Some organisms could even travel to Europa’s surface through cracks and instabilities in the crust, some researchers speculate. But radiation from Jupiter’s magnetosphere constantly bombards the moon and could annihilate life at shallow depths, making it difficult to detect with an orbiter or lander.

So scientists are seeking to determine experimentally just how deep organic life on Europa needs to hide in order to avoid being destroyed.

Jupiter’s magnetosphere blasts Europa — which is slightly smaller than Eart’s moon — with high-energy electrons in the megaelectron volt (MeV) range. But most of the scientific data on how high-energy radiation affects organics has focused on the medical field, where studies seek to determine how chemotherapy affects the human body. That research focuses on water, the body’s primary component.

"Even in the megaelectron volt range, we do not have any laboratory data that has been measured on ices containing organic matter, which is really important for astrobiology," Gudipati said.

Gudipati and his team placed organic detector molecules behind ice of varying thickness, then fired an electron gun at them. They measured not only how deeply the electrons themselves traveled, but also the penetration of the photons knocked loose by the electrons — a secondary effect that other experiments have not tracked.

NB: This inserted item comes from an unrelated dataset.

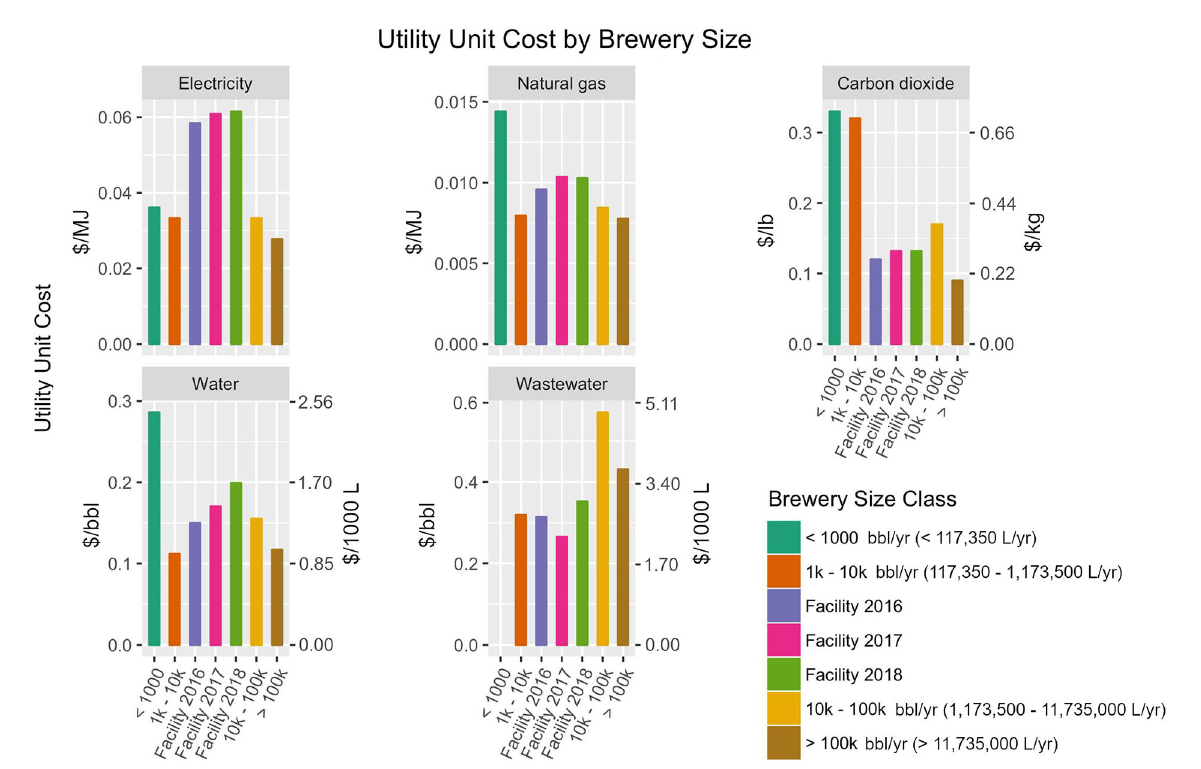
FIGURE5 Specific utility cost, in dollars per unit, for electricity (MJ), natural gas (MJ), water (bbl), CO2 (lb), and wastewater discharged (bbl) [Data are not available for the mass of solid waste disposed at the case study facility. All usage ratios are per bbl packaged or per L packaged. Benchmark data are from 2014 (Brewers Association, 2016)].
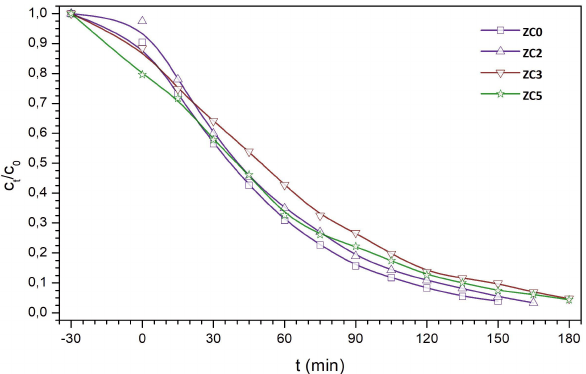
Figure 9: Photocatalytic discoloration of MB over prepared catalysts at room temperature. The lines are introduced as a guideline for the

"Those photons can penetrate far deeper and cause damage to organic matter," Gudipati said.

The process is akin to placing a person behind a wall and speaking at different frequencies while changing the thickness of the barrier, he added. Except, of course, the frequencies studied here can kill organic molecules rather than converse with them.

Europa, a moon among many circling Jupiter, appears to have a putative ocean hidden under its frozen surface crust. Tougher cameras, however, will be necessary to scope out the water regions beneath its shell of ice.

The team focused on low-energy electron radiation, up to ten thousand times less than the intense barrage pumped out by Jupiter. In this lower range, the depth to which the electrons penetrate is directly related to the strength of the radiation.

The researchers considered three scenarios as the bombardment increases in strength. Two take into account potential changes that may come with depth; at stronger energies, the electrons could do more or less damage, which the team has calculated. However, if the results remain the same at higher energy levels, radiation of 100 MeV will penetrate between 60 to 80 centimeters (23 to 32 inches).

This may not sound like it would be a problem, but if a lander sent to Europa digs only 2 feet (0.6 meters) into a highly irradiated area of the crust in search of life, it most likely wouldn’t find any because electrons likely would have destroyed any organics in that region.

The team plans to extend the study on the effects of increased radiation energy incrementally. One reason for the gradual extension is because not all of Europa experiences the same exposure.

Jupiter’s magnetosphere rotates with the planet, about every ten hours, while it takes 85 hours for Europa to orbit Jupiter. Consequently, the magnetosphere constantly overtakes the moon, exposing the back side, or trailing hemisphere, to more radiation than the front. The equatorial region of the trailing side suffers more damage than its poles.